Heterogenitas internal budaya membuat interpenetrasi antara budaya seseorang untuk berbagi arti sejarah satu budaya, berbicara Keragaman lingkungan etika 43 bahasa yang memiliki asal-usul dalam budaya lain, percaya pada agama yang memiliki asal-usul di belum budaya lain, dan sebagainya. Dalam dunia modern seseorang yang mungkin mengidentifikasi terutama dengan satu budaya juga bisa tahu banyak tentang yang lain: ide-ide dari satu budaya dapat tersedia untuk penggunaan yang lebih luas, sejauh bahwa dalam masyarakat multikultural seorang individu dapat membentuk rasa sendiri dari identitas dari campuran unsur budaya (Waldron 1996). Sangat penting bahwa schooling kedua mengakui kemungkinan ini dan membantu individu lain yang ingin mencoba melakukan hal ini.

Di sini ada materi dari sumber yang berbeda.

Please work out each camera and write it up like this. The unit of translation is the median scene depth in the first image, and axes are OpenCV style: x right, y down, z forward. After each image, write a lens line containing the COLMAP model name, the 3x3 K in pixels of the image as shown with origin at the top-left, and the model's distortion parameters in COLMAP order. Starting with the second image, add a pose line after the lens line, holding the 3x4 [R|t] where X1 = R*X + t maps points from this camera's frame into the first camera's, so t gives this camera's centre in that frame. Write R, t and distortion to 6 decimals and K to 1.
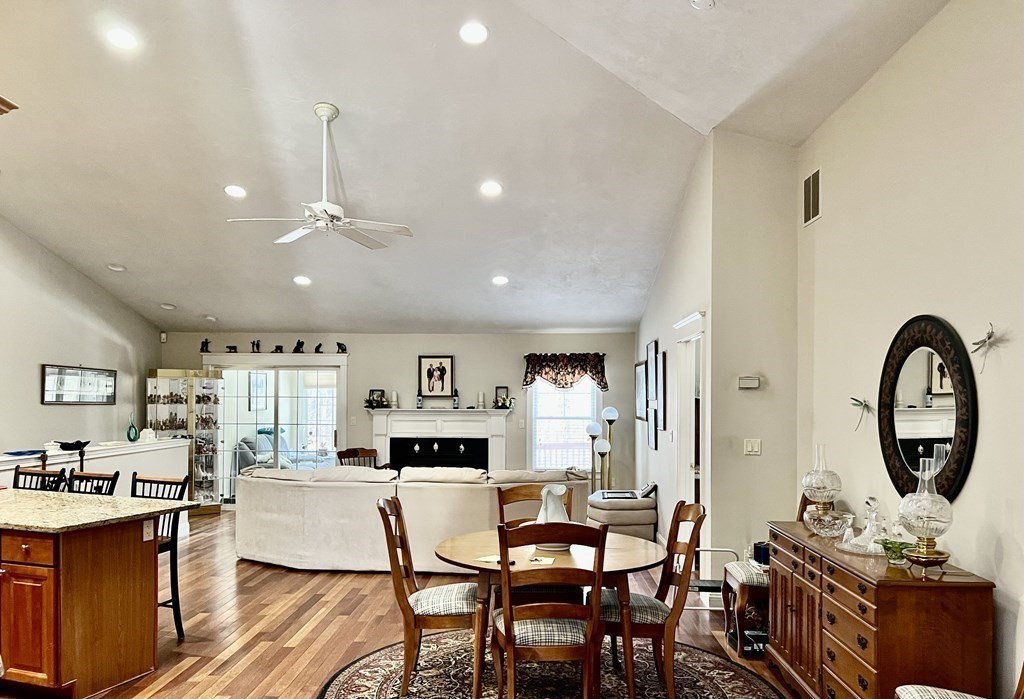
lens RADIAL K [[802.9, 0, 514.6], [0, 802.9, 398.1], [0, 0, 1]] dist [0.005369, 0.001003]
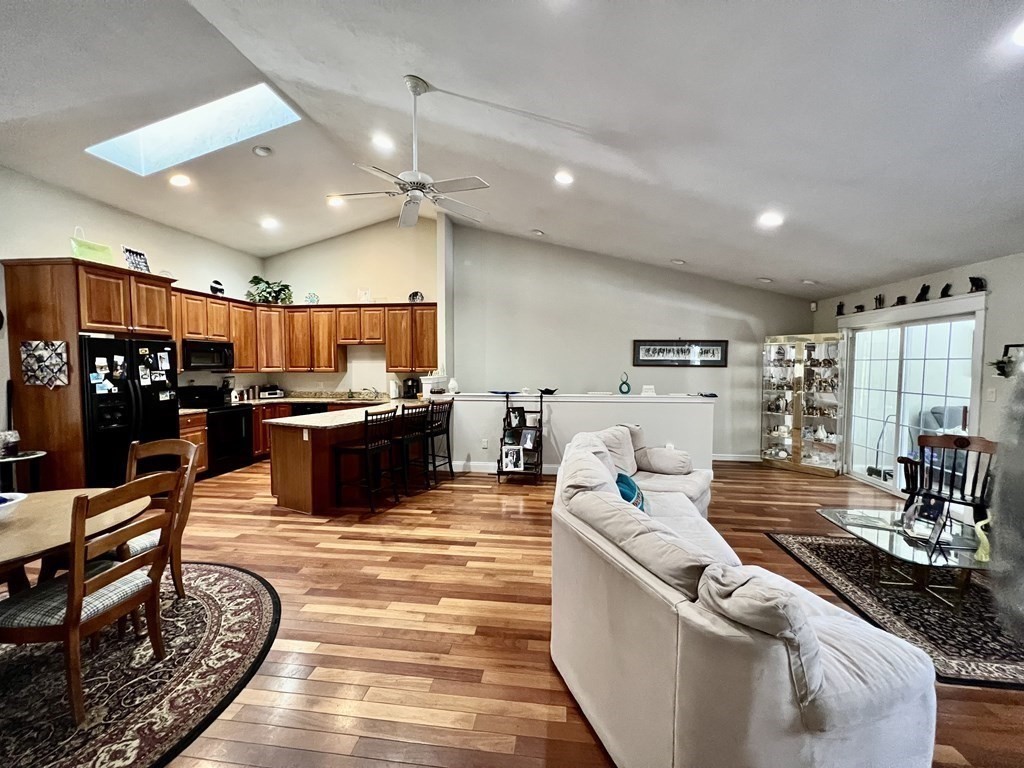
lens RADIAL K [[410.6, 0, 512.0], [0, 410.6, 384.0], [0, 0, 1]] dist [-0.000534, -0.000091]
pose [[-0.100195, 0.041915, -0.994085, 0.167316], [0.001521, 0.999118, 0.041974, 0.005885], [0.994967, 0.002694, -0.100170, 0.650956]]
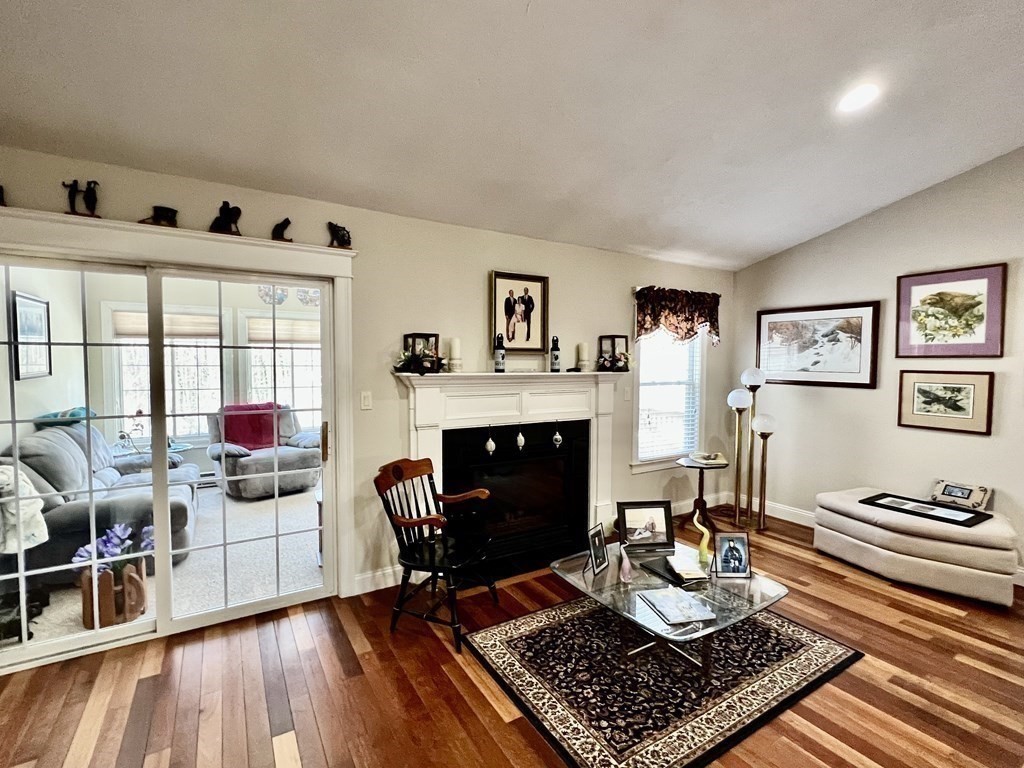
lens RADIAL K [[473.6, 0, 512.0], [0, 473.6, 384.0], [0, 0, 1]] dist [-0.011584, -0.000228]
pose [[0.836327, -0.022256, 0.547779, -0.281206], [-0.003744, 0.998920, 0.046301, 0.006358], [-0.548218, -0.040774, 0.835341, 0.729912]]
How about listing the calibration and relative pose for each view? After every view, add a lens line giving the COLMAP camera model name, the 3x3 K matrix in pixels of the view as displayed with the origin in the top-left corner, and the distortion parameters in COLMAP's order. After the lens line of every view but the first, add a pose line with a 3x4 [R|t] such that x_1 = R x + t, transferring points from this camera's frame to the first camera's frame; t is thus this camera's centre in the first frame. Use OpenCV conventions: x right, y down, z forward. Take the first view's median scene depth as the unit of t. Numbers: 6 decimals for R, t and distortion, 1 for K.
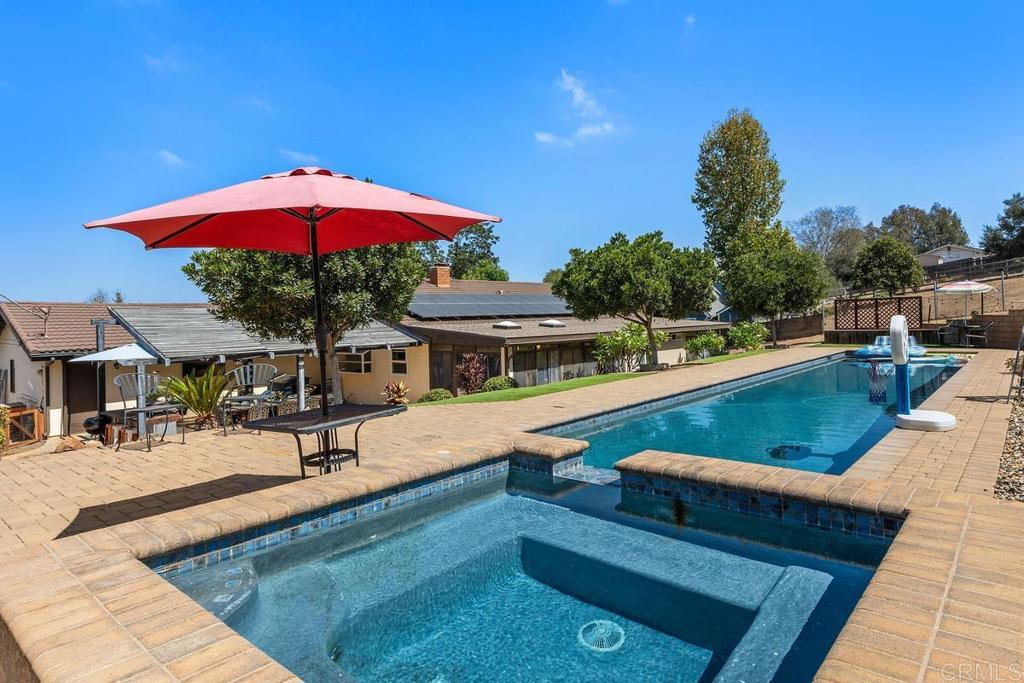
lens RADIAL K [[603.4, 0, 516.2], [0, 603.4, 312.6], [0, 0, 1]] dist [0.000186, 0.001367]
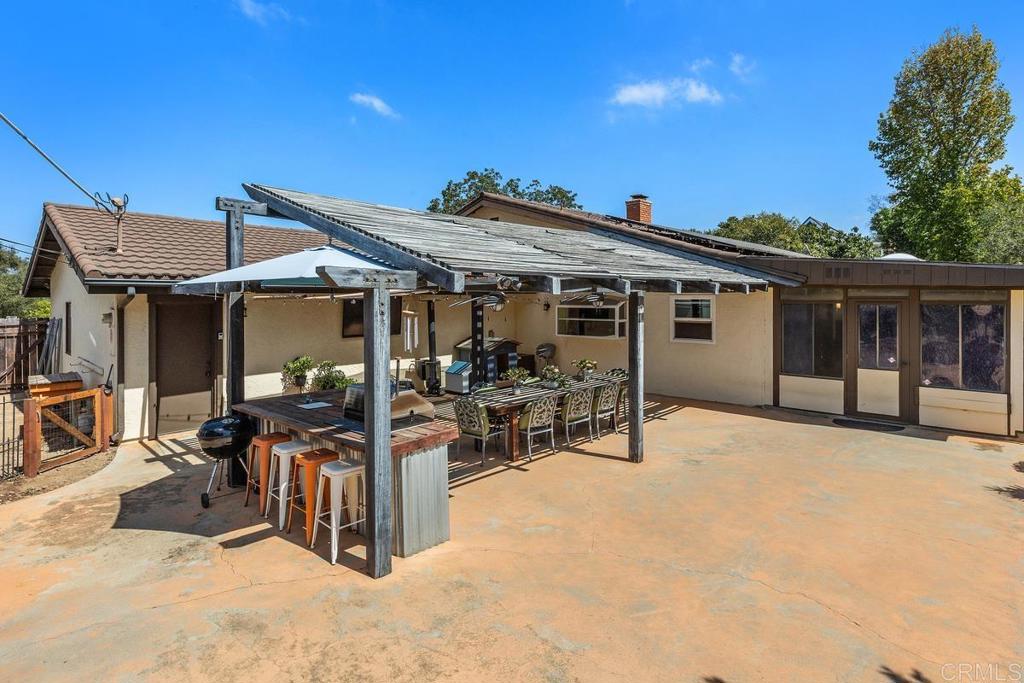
lens RADIAL K [[534.0, 0, 516.8], [0, 534.0, 298.2], [0, 0, 1]] dist [-0.000671, -0.000181]
pose [[0.999309, 0.021452, -0.030362, -0.414466], [-0.021154, 0.999725, 0.010120, 0.068414], [0.030571, -0.009471, 0.999488, 0.541196]]
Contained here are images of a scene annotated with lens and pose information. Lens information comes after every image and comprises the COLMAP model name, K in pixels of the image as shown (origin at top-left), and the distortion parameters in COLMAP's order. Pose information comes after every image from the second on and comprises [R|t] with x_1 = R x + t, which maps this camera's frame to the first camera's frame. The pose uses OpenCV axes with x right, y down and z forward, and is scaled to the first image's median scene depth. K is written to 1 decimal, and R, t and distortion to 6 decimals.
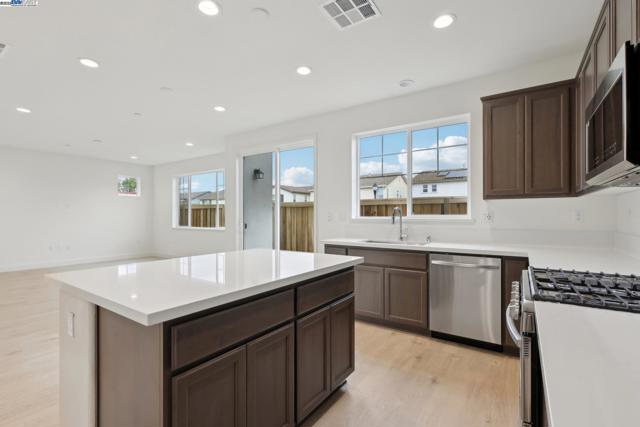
lens RADIAL K [[299.3, 0, 309.8], [0, 299.3, 214.9], [0, 0, 1]] dist [0.001536, 0.000179]
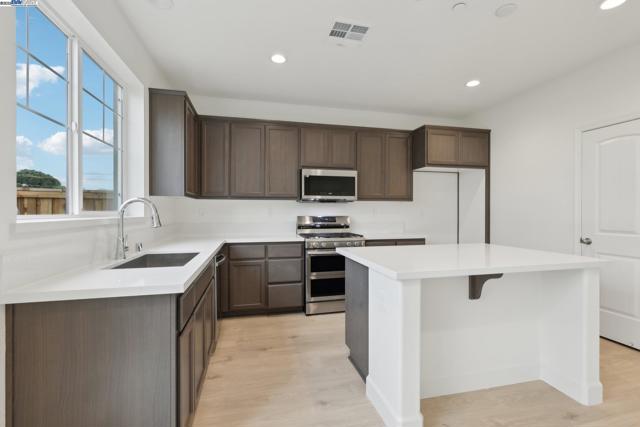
lens RADIAL K [[299.3, 0, 321.1], [0, 299.3, 212.2], [0, 0, 1]] dist [0.001536, 0.000179]
pose [[-0.759003, 0.000088, 0.651087, -0.308263], [-0.002859, 0.999990, -0.003468, 0.003369], [-0.651081, -0.004494, -0.758995, 1.107916]]
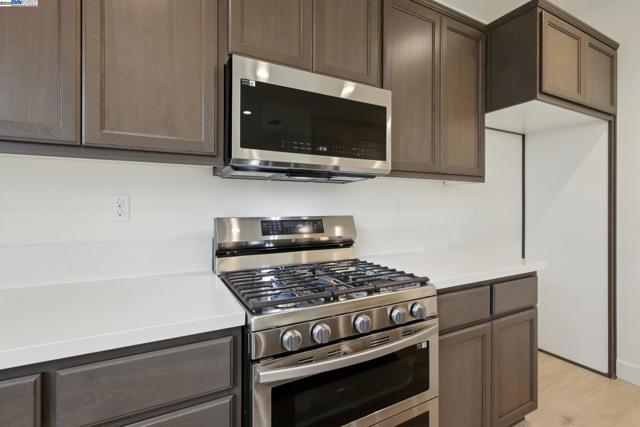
lens RADIAL K [[299.3, 0, 319.5], [0, 299.3, 204.6], [0, 0, 1]] dist [0.001536, 0.000179]
pose [[-0.896882, 0.001271, 0.442268, 0.181370], [-0.003510, 0.999944, -0.009992, 0.000954], [-0.442256, -0.010514, -0.896827, 0.618641]]
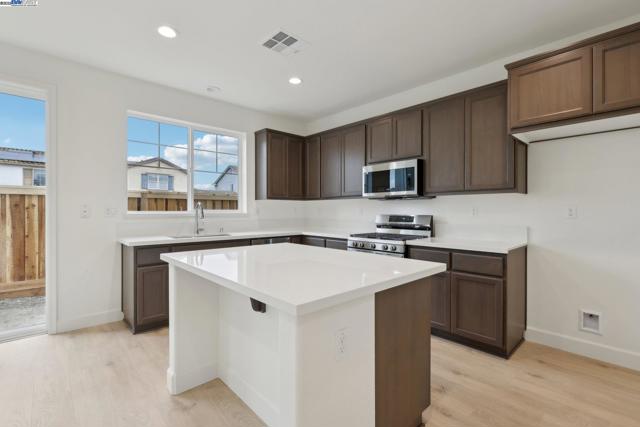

Ide-ide tentang pengelompokan nilai-nilai dalam budaya dan perbedaan tentang budaya itu sendiri bagian dari lingkungan etika kita. Tapi ide-ide tersebut sulit untuk ditafsirkan jika tidak jelas apakah gagasan budaya yang digunakan dalam kasus C dengan cara yang luas atau dengan salah satu cara yang lebih halus di mana kita dapat menggunakan kata (Kymlicka 1995: 18). Ambil pertanyaan 'mengapa kita harus mentolerir budaya etika yang mengancam kita, dan yang kelihatannya dapat merusak kita?' Jika rasa budaya yang dimaksud dalam pertanyaan ini adalah Budaya, salah satu kategori besar memegang untuk beberapa identifikasi dan kesetiaan dari banyak jutaan orang, maka gagasan bahwa seluruh Budaya dapat merusak (dan pertanyaan dari toleransi bahkan muncul - lihat Bab 4 di bawah) adalah mengganggu. Itu membuat generalisasi (karena sulit untuk melihat bagaimana seperti konglomerasi merajut bisa secara keseluruhan menjadi pernisiosa) dan dinodai oleh asosiasi banyak orang yang akan dilahirkan dan dibesarkan dalam budaya itu. Jika, di sisi lain, fokus jauh lebih spesifik ditujukan, maka mungkin setiap pembaca bisa memikirkan budaya dia akan dinilai merusak. Contoh mungkin budaya Ku Klux Klan di Amerika Serikat, budaya neo-Nazi di bagian Eropa, sebuah berbasis internet budaya internasional pedofilia, dan budaya organisasi teroris atau kelompok, di berbagai belahan dunia, yang akan menjadi bahan pertimbangan semuanya untuk mengejar tujuan mereka dengan cara kekerasan.